Excerpt to read>
Storytelling. . .It’s a Fine Art!

This issue is dedicated to the storytellers on ARTForce, a hard working, National Storytelling Network (NSN) volunteer committee currently exploring the possibility of encouraging national recognition of storytelling as a fine art. For years, storytelling has been revered as a folk art form responsible for keeping the stories of different cultures alive for hundreds of years.
The catch phrase I am using as the title for this newsletter, “Storytelling. . .it’s a fine art!” was coined by nationally known storytellers Jane Crouse and Mary Hamilton. This phrase has been enthusiastically received by the members of the ARTForce Committee (on which I have been honored to serve), and I hope it will become part of everyone’s vocabulary in the months to come.
In the past, storytellers told stories from a specific culture (usually the culture of their birth), and helped keep these stories alive for ensuing generations.  Others formally studied a culture and immersed themselves the history and beliefs of this group in order to accurately present the stories of specific people in educational settings.  (This is a loose definition of storytelling as a folk art.)
Today, not all storytellers learn their stories from one specific culture, and not all stories told today are culturally based. For this reason, the evolution of storytelling as a fine art seems to be taking place around the world. Many storytellers tell a variety of stories (original, family, personal and adaptations of ancient tales) and practice their art by continuously polishing their work to develop new techniques, refine skills and teach others what they know.  (These characteristics are often found in the definition of fine arts as practiced by other artistic disciplines.)

Stated exercise> Please name the two storytellers who, according to the storytelling newsletter, coined the phrase "Storytelling. . .it's a fine art!"

Material provided>
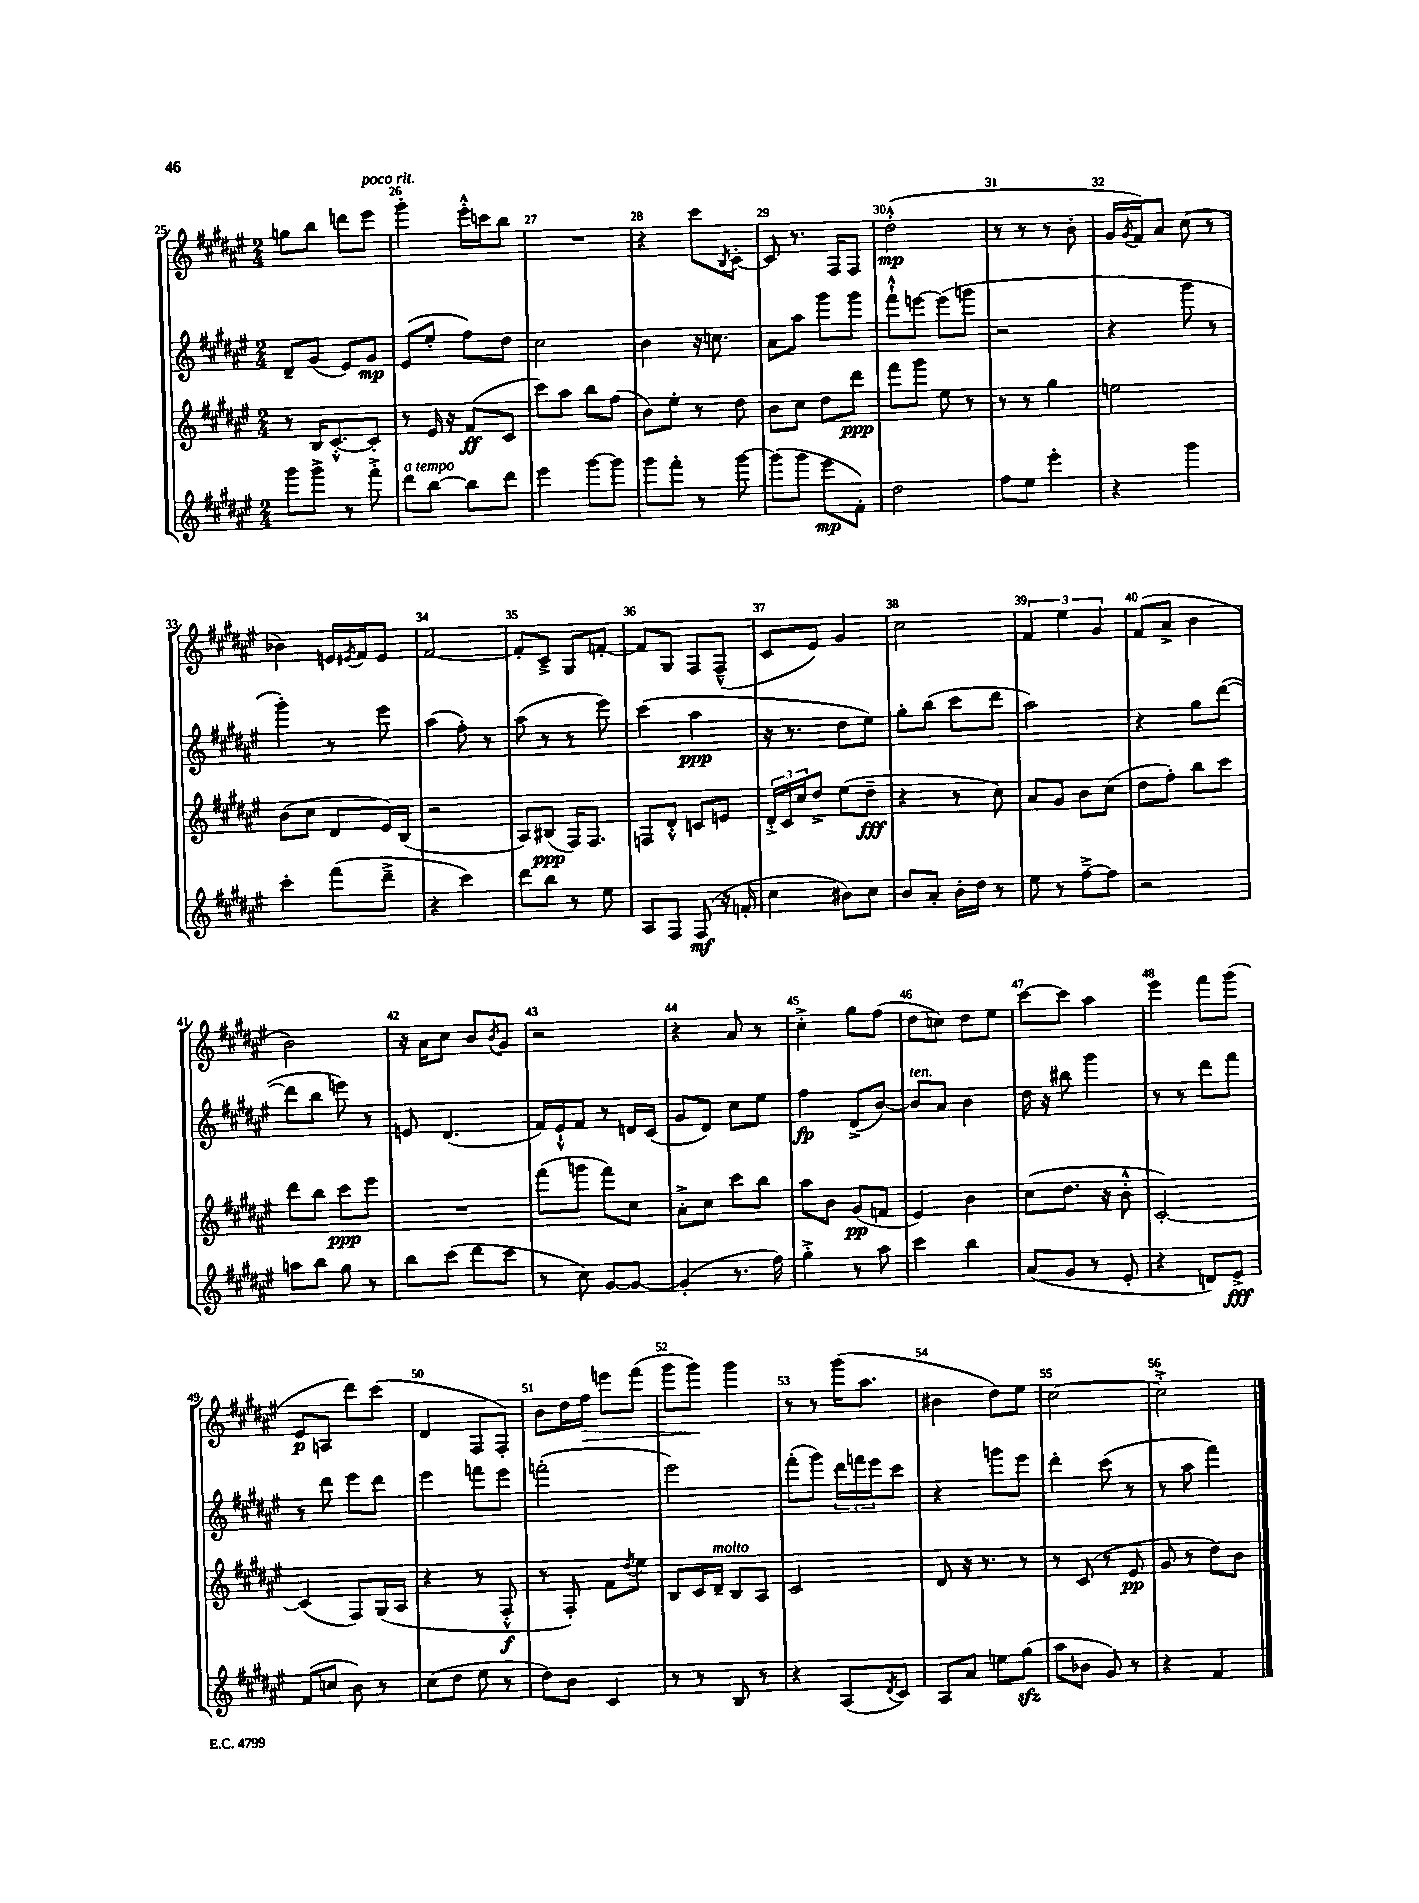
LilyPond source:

Finished task> Jane Crouse and Mary Hamilton.